2009 Macroeconomics FRQ #3

2009 Macroeconomics FRQ #3


(A) Assume that Kim deposits $100 of cash from her pocket into her checking account. Calculate each of the following.

Refer to the Reserve Requirement Cheat Sheet here.

(i) The maximum dollar amount the commercial bank can initially lend.

So, Kim deposits her $100 into the bank. The bank has to hold in reserves 20% of the $100. So, $20 is kept in reserve (it cannot be loaned out), which leaves $80 that can be loaned by this commercial bank.

(ii) The maximum total change in demand deposits in the banking system.

This one confused me today,,, That tends to happen if you don't go over these questions regularly.

So, the change in demand deposits in the banking system. Demand deposit is the amount deposited into a bank and payable back to the customer upon demand. The whole $100 is owed to Kim. 

Excess reserves x money multiplier = max. change in loans
                  $80 x 5 - $400
                  Max. change in loans + original deposit = max. change in demand deposits
                  $400 + $100 = $500                 

So, $100 is deposited which makes demand deposits increase by $100 and then money creation happens within the banking system.

How does that look????

This question is asking you how much money creation can happen throughout the banking system due to the deposit of $100 by Kim, in the banking system. The 1st bank takes in Kim's $100, keeps $20 (20%) of it in required reserves, and loans out the remaining $80. That money is then used and deposited into bank #2. Bank #2 takes the $80 and keeps $16 (20%) of it in required reserves and loans out the other $64 dollars. That $64 loan is spent and ends up in Bank #3 of which $12.8 (20%) is required to be kept in reserve and the remaining $51.2 is loaned out. Rinse, Repeat.


(iii) The maximum change in the money supply.


We can understand that the multiplier is 5. 
How do we know this?
Check out the MPC/MPS Cheat Sheet here.

You can also use the formula 1/RRR and 1/.2 is 5. (the .2 is the 20%, required to be held in reserve)

So, Kim, deposits $100 and 20% is held in reserve which means that $80 can be loaned out and so on.

$80 x 5 = $400 ,,,,,,, 

Understand that Kim's $100 is not counted because it was already considered part of the money supply. So we just look at change in the money supply or just the new money created by the banks loaning out money.



(B) Assume that the Federal Reserve buys 5 million in government bonds on the open market. As a result of the open market purchase, calculate the maximum increase in the money supply in the banking system.

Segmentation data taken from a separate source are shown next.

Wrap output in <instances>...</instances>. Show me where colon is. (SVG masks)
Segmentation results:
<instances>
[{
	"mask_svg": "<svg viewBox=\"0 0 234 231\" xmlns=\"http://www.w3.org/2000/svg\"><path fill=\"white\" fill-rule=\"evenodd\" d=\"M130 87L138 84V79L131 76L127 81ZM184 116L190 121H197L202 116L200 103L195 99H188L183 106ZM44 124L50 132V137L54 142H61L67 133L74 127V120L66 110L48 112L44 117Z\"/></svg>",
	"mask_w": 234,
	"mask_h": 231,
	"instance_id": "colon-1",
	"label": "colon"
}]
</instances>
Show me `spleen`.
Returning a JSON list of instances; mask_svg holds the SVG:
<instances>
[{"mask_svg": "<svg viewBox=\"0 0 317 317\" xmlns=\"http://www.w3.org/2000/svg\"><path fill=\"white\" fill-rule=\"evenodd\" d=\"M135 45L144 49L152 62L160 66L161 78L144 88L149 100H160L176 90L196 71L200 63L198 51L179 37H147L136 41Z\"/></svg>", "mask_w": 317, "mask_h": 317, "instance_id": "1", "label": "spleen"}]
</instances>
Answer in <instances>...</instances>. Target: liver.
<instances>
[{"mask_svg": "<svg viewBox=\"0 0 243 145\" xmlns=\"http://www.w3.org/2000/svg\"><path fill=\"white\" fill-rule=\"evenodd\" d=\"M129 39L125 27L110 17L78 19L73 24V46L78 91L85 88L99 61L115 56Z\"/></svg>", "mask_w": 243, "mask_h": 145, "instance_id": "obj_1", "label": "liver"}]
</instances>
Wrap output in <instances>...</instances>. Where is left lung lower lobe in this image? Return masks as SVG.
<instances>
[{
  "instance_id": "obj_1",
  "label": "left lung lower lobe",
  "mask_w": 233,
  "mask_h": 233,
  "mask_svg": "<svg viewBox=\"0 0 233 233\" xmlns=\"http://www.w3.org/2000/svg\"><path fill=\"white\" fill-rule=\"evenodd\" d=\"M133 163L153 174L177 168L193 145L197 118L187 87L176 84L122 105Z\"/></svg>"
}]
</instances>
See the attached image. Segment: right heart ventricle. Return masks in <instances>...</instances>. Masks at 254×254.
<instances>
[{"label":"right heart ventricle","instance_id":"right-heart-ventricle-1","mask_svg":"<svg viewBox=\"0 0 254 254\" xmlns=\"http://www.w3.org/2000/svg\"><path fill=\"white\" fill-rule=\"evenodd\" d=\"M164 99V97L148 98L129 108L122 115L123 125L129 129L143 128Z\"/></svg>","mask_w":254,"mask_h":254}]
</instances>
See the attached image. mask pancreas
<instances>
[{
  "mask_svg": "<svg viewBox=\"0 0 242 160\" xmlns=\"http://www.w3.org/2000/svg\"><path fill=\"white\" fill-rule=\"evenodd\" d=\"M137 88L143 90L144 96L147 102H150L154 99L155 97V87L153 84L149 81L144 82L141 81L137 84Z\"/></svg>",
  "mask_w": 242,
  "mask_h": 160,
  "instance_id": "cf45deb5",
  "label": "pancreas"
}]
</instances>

First, the FED has created $5m and injected it into the money supply increasing the supply of money by $5m immediately. Then the banks create money by loaning out the excess reserves.  The banks have $5m deposited and their required reserves are $5m x 20% or $1m. Now banks have $4m in excess reserves able to be loaned out by the banks. If they loan it all out, the $4m is multiplied by 5 (just like above) which will give us $20m.... oops!, don't forget to add to the $20m the original $5m that the FED invested into the money supply to get a total money supply increase of $25m

(C) Given the increase in the money supply in part (b), what happens to real wages in the short-run. Explain.

If the money supply increases real wages fall as the value of every individual dollar someone holds will decline. We could also say that the prices of all goods will rise as more money chases the same amount of goods, pushing prices higher. If there are no wage increases to keep up with rising prices (inflation) then real wages have fallen.